**Work required**
Only lines below containing the string "primaryColor" should be counted; please give that count by itself.

(Dataset content)

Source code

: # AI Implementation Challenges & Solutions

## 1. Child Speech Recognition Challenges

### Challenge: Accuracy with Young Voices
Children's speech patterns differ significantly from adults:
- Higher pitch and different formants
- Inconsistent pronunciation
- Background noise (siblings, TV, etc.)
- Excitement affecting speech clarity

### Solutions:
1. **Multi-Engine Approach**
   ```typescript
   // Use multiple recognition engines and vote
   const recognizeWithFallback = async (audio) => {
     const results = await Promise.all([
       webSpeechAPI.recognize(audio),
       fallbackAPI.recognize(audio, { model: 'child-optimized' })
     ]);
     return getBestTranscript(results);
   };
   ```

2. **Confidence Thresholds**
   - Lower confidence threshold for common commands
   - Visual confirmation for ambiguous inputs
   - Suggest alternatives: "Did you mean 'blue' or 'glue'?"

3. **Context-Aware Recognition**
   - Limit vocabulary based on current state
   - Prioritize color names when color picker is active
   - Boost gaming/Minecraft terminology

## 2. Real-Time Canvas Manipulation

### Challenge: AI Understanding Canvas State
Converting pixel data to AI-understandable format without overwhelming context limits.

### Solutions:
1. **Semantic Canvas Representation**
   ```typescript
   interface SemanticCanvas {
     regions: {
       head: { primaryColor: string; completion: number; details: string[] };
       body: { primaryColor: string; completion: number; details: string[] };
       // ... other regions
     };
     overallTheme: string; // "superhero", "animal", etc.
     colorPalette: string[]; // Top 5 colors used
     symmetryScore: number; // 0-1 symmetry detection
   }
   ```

(End Dataset content)

**Solution**
2